UTE MOLL, Associate Professor
M.D. 1985, University of Ulm
Department of Pathology, School of Medicine
Research in Ute Moll’s group revolves around the p53 tumor suppressor and related genes, p73 and p63. Concerning p53 regulation in normal cells, the group investigates p53’s requirement for nuclear access that constitutes an important spatial mechanism of regulating p53’s activity as a transcription factor. Moll’s group was recently involved in identifying a novel leucine-rich NES (nuclear export signal) located within the tetramerization domain. This NES can mediate nuclear-cytoplasmic shuttling of p53 in the absence of mdm2 through association with the export receptor CRM1. The model links p53 function with localization. Regulated tetramerization of p53 occludes its NES, thereby ensuring nuclear retention of the active DNA-binding form.
Concerning mechanisms of p53 inactivation in human cancers, Moll and her students discovered a class of inactivating lesions that result in nuclear exclusion of wild type p53 in breast cancer, colon cancer, and neuroblastoma (NB). The group identified the cytoplasmic sequestration not as static but showed that p53 is subject to continuous nuclear-cytoplasmic shuttling with predominant nuclear export (hyperactive export).
(631) 444-2459, umoll@path.som.sunysb.edu

AARON NEIMAN, Assistant Professor
Ph.D. 1994, University of California at San Francisco
Department of Biochemistry and Cell Biology
Research in Aaron Neiman’s lab is focused on understanding the molecular mechanisms controlling the rearrangement of intracellular membranes during differentiation. The model system used to approach these questions is the process of sporulation in the baker’s yeast, Saccharomyces cerevisiae. The formation of spores requires a developmentally programmed reorganization of the secretory pathway in which the mechanisms of vesicle formation, transport, and fusion are coordinately altered. A combination of genetic, cell biological, and biochemical techniques are used to identify genes required for this process and to elucidate the function of the proteins encoded by these genes.
(631) 632-1543, aaron.neiman@sunysb.edu

Andrew Neuwald, Assistant Professor
Ph.D. 1987, University of Iowa
Cold Spring Harbor Laboratory
Andrew Neuwald’s research centers on the development of new statistical and algorithmic methods combined with their application to the classification and modeling of protein domains. The goal of Neuwald’s lab is to detect distant relationships between protein sequences and to model the conserved features of protein families, so that the structure and function of poorly characterized proteins may be more accurately predicted. If evolution is life’s version of the Big Bang—an expansion of protein families across “sequence space” starting from relatively few primordial proteins—then an important task in computational biology is to better understand this protein universe.
Neuwald’s immediate objective is the construction of a comprehensive database of domain models that is tailored to individual protein families. To accomplish this, his lab is developing automated methods for constructing multiple sequence alignments starting from single sequences, improved statistical models of protein domains, and new database-search procedures. Once completed, this database will be available to other biomedical scientists for routine similarity searches.

## [Supplied entries]
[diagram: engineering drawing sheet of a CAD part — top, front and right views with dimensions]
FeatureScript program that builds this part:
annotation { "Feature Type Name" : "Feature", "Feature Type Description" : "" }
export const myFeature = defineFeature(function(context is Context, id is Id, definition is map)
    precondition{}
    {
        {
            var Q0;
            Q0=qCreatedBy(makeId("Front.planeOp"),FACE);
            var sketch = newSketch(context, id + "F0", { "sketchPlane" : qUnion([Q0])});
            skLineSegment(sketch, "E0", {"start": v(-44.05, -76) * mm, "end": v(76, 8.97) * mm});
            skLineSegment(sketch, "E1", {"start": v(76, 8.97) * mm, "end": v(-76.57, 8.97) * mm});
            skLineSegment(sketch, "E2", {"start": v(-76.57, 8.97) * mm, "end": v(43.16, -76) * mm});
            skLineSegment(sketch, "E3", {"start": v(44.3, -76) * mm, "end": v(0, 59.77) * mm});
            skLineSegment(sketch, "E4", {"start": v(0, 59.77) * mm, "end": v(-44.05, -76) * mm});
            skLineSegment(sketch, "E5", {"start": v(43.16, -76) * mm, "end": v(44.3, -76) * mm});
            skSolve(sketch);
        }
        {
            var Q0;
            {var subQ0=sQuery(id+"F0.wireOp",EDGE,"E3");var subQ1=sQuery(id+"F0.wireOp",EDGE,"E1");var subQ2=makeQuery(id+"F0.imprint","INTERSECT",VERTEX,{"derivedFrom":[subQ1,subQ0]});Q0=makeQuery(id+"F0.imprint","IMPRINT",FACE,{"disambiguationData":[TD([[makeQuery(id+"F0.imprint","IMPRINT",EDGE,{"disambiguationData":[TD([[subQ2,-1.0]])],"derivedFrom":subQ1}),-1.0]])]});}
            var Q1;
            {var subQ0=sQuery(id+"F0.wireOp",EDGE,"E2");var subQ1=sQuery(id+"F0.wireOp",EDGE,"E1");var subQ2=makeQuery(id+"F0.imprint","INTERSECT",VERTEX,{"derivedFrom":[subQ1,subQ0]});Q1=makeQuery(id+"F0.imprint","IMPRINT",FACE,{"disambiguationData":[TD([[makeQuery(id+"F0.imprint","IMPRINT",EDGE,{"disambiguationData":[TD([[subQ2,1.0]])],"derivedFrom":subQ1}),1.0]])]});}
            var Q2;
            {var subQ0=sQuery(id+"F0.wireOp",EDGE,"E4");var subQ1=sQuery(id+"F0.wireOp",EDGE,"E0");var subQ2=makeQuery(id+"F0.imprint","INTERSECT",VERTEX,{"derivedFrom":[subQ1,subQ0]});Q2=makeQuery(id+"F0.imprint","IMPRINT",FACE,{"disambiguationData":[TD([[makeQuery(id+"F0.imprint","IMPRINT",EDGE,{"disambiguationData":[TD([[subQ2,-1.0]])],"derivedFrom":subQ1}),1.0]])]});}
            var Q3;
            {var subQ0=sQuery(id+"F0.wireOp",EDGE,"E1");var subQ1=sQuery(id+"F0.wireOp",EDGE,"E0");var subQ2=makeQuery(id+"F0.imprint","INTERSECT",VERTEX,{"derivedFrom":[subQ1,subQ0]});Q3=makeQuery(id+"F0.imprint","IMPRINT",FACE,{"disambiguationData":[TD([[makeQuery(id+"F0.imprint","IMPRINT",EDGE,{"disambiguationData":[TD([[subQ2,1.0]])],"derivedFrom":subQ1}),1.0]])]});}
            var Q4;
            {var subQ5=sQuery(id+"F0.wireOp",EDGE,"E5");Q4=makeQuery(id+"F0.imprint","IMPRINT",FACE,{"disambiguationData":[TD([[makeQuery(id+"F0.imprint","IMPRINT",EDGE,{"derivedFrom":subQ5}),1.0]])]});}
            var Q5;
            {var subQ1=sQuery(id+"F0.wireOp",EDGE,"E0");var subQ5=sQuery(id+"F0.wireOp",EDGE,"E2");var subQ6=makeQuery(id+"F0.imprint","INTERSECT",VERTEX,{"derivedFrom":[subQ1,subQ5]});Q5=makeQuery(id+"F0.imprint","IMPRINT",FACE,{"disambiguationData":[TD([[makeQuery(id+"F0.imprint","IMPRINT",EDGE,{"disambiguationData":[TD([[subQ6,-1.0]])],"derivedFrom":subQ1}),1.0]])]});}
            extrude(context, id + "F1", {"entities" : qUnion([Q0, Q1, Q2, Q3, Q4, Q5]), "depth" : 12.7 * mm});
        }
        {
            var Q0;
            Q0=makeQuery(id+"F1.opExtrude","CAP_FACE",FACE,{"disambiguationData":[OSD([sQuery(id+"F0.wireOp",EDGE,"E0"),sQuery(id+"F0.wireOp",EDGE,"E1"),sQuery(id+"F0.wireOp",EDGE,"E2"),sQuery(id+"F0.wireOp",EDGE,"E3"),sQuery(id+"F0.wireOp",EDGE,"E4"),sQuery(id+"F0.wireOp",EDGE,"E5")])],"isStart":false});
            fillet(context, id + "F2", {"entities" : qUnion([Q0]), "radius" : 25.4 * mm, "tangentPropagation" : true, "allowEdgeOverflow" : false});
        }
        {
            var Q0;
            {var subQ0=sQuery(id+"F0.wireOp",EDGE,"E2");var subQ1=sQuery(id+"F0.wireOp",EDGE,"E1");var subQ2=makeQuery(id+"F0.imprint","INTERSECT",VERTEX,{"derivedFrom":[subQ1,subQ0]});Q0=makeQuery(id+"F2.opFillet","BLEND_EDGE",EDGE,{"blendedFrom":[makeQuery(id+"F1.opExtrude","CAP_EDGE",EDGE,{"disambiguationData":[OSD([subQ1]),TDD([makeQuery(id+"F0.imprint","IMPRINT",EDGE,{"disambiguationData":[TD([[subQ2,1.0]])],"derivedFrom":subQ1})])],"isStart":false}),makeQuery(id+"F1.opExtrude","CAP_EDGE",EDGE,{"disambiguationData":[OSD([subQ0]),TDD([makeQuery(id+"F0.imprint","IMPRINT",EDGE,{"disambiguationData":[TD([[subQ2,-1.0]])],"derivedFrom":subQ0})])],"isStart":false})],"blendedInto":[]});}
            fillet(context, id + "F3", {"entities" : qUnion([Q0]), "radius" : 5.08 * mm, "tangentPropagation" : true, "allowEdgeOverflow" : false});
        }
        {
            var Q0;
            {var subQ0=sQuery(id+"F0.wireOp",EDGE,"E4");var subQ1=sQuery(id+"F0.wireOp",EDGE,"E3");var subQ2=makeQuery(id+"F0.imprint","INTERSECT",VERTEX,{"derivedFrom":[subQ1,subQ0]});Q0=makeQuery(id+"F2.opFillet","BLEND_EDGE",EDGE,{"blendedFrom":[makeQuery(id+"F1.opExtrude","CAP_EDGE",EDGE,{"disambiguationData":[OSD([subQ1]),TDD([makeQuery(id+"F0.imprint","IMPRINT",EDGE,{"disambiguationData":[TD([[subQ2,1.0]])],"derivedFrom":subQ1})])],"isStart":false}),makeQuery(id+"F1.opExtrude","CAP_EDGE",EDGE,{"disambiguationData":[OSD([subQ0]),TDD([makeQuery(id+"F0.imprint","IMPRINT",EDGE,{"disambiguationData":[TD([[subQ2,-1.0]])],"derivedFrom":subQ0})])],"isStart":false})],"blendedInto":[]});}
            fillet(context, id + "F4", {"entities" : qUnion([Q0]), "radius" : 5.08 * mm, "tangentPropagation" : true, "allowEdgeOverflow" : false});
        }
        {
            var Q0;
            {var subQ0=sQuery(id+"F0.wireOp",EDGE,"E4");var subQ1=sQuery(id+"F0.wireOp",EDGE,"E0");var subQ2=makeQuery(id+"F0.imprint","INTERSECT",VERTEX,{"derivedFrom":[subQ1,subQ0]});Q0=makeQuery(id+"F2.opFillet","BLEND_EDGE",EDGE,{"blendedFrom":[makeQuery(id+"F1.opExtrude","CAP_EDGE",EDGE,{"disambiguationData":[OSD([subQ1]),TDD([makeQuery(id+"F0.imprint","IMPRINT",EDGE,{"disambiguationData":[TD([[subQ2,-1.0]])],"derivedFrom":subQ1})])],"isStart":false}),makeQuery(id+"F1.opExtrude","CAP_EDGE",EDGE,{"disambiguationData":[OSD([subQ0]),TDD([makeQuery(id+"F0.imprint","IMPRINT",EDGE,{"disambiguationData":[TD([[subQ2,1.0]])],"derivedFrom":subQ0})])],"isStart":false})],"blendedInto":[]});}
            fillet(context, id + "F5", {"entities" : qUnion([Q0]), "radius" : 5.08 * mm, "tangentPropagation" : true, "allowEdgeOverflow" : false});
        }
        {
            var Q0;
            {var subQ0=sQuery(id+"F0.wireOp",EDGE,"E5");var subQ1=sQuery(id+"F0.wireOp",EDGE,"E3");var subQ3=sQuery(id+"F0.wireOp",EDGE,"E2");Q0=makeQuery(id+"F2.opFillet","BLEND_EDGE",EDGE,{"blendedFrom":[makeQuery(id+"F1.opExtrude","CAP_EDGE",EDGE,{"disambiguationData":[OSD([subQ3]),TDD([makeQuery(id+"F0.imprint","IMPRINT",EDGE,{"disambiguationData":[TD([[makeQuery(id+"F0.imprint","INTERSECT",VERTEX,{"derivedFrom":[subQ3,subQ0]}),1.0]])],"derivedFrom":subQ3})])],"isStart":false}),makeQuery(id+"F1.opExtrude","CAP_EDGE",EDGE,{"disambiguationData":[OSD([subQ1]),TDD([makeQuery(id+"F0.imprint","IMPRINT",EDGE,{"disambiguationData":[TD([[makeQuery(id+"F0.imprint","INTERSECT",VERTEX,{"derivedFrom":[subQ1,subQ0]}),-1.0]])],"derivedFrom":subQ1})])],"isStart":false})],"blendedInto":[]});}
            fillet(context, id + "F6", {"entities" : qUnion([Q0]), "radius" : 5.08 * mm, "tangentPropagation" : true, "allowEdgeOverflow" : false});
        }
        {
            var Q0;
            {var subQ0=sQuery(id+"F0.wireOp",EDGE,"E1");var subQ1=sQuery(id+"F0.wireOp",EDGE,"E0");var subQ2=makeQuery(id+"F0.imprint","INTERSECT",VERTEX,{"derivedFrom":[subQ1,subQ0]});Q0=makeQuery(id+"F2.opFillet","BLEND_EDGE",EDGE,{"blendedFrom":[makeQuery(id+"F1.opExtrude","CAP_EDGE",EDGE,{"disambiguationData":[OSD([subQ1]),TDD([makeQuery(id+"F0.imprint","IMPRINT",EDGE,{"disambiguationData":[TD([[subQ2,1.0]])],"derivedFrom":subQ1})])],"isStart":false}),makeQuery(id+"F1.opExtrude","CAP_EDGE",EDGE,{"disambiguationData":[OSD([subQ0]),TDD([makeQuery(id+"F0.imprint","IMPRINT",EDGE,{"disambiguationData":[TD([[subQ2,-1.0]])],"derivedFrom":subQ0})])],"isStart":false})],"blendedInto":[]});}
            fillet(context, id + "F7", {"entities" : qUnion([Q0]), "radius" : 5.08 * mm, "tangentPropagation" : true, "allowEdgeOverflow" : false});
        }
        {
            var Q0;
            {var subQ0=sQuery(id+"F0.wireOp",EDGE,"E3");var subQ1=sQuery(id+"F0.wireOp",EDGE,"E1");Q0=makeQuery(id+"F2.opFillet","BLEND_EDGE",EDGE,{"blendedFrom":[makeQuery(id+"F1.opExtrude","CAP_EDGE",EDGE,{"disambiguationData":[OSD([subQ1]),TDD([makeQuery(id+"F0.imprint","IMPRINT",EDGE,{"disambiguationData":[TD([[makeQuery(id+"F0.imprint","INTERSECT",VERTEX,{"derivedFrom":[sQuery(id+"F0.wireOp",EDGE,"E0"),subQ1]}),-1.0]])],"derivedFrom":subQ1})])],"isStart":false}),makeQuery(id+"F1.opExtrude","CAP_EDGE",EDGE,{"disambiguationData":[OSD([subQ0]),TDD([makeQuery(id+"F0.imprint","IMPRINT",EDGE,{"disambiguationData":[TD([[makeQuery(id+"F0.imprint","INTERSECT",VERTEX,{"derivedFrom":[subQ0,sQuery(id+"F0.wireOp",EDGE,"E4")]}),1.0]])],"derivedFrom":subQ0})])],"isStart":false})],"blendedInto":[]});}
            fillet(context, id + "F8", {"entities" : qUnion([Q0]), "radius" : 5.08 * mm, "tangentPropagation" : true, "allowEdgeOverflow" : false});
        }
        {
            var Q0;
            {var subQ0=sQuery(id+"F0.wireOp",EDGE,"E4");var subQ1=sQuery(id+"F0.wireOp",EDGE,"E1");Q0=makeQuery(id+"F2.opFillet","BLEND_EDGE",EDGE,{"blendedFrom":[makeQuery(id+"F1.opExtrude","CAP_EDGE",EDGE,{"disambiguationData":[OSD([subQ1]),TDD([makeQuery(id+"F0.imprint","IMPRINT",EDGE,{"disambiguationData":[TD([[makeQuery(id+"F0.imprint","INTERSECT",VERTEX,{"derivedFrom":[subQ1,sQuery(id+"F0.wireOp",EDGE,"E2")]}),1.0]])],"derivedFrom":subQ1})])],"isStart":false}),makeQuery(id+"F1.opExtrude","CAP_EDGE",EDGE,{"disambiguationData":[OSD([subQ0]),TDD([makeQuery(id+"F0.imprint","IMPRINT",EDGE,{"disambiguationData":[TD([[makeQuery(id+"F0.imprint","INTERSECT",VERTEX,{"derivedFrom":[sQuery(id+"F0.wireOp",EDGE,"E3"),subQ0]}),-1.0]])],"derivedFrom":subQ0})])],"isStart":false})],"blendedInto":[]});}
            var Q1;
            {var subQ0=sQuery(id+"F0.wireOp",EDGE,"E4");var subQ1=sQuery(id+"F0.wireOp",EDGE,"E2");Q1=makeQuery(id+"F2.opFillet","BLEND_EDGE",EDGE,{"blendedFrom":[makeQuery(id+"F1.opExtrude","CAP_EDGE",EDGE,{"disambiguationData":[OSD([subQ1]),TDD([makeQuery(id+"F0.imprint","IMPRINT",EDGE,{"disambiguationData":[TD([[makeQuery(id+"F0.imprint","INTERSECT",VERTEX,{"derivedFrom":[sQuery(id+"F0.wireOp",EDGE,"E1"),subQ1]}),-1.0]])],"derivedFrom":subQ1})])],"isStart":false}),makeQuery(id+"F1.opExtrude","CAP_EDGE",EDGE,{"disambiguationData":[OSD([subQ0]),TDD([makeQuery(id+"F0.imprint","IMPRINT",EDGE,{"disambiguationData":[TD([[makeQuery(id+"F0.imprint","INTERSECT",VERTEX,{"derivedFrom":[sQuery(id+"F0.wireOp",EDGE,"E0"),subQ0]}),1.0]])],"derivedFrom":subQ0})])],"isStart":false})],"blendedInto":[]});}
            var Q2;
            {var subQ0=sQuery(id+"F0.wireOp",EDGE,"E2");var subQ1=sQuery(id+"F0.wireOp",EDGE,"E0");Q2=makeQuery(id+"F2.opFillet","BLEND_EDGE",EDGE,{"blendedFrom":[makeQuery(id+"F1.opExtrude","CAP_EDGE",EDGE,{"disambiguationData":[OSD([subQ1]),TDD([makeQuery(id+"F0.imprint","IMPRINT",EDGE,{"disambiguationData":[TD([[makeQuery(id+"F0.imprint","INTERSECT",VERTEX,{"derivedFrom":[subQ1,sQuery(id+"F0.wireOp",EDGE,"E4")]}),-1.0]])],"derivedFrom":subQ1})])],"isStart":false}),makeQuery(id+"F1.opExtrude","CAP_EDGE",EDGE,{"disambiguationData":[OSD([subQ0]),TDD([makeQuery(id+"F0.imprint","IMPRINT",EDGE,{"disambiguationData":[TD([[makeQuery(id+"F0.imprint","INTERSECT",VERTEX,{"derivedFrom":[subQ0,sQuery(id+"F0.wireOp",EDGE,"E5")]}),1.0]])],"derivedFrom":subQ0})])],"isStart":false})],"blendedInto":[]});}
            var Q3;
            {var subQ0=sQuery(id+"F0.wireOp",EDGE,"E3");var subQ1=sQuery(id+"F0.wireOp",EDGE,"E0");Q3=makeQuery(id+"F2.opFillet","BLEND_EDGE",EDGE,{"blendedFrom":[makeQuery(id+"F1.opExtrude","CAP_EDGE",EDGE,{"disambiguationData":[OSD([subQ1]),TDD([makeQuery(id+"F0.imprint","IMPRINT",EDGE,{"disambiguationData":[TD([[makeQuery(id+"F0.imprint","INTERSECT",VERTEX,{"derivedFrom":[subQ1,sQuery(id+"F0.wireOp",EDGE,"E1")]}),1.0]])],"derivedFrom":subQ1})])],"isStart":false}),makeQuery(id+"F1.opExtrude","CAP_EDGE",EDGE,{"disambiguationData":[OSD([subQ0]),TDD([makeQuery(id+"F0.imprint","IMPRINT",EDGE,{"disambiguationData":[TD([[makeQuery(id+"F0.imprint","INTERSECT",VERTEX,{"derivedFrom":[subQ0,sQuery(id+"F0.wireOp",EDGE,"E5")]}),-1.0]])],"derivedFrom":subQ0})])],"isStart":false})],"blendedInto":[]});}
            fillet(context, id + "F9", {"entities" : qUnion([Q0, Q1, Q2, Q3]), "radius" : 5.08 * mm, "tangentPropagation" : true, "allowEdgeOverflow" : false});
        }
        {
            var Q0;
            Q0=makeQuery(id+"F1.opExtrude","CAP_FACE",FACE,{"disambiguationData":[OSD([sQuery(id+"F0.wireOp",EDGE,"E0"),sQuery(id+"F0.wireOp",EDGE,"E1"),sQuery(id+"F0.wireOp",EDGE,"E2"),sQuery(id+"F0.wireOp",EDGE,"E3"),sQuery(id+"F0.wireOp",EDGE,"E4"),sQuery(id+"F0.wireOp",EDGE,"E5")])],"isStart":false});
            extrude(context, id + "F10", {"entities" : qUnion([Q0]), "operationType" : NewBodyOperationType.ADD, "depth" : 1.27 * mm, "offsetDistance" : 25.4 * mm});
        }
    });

## [Tasks and exercises]
a. Restate word for word the part of the faculty profiles that opens with the words containing "AARON NEIMAN, Assistant" and closes with "by these genes.".
b. List every university named in the faculty profiles as the place where a degree was earned.
c. Write what comes next in the faculty profiles, starting after their last sentence.

## [Replies]
a.
AARON NEIMAN, Assistant Professor
Ph.D. 1994, University of California at San Francisco
Department of Biochemistry and Cell Biology
Research in Aaron Neiman’s lab is focused on understanding the molecular mechanisms controlling the rearrangement of intracellular membranes during differentiation. The model system used to approach these questions is the process of sporulation in the baker’s yeast, Saccharomyces cerevisiae. The formation of spores requires a developmentally programmed reorganization of the secretory pathway in which the mechanisms of vesicle formation, transport, and fusion are coordinately altered. A combination of genetic, cell biological, and biochemical techniques are used to identify genes required for this process and to elucidate the function of the proteins encoded by these genes.

b.
University of Ulm
University of California at San Francisco
University of Iowa

c.
(631) 367-6802, neuwald@cshl.org

NANCY C. REICH, Associate Professor
Ph.D. 1983, University at Stony Brook
Department of Pathology
Nancy Reich’s research focuses on the study of the mechanisms by which cells respond to their environment. One aspect of her research is the physiological response of cells to cytokine hormones. Cytokines bind to cell surface receptors and transmit a signal to the nucleus that activates transcription of a specific set of genes. This signal transduction pathway initiates with the activation of tyrosine kinases and phosphorylation of latent cytoplasmic transcription factors called signal transducers and activators of transcription (STATs). Phosphorylation of the STATs promotes translocation to the nucleus and binding to specific DNA target sites of induced genes. Another aspect of Reich’s research is the defense response of cells to viral infection. Her investigations have led to the discovery of a latent transcription factor that is activated following viral infection and serves a role in innate immunity and host survival.
Reich’s present work is directed at analyzing the molecular mechanisms that regulate gene expression in response to cytokines or viral infection in both mammalian and Drosophila systems.
(631) 444-7504, nreich@path.som.sunysb.edu

CLINTON RUBIN, Professor
Ph.D. 1983, Bristol University
Departments of Anatomy, Bioengineering, and Orthopaedics
Clinton Rubin’s work is targeted toward understanding the cellular mechanisms responsible for growth, healing, and homeostasis of bone. More specifically, he is interested in how biophysical stimuli (i.e., mechanical, electrical, temperature, magnetic, pressure) mediate these responses. The clinical significance of this work is applicable to the inhibition of osteopenia, the promotion of bony ingrowth into prostheses or skeletal defects, and the acceleration of fracture healing. These goals are approached via interdisciplinary studies at the biochemical, molecular, cellular, tissue, organ, computational (e.g., FEM), and clinical levels.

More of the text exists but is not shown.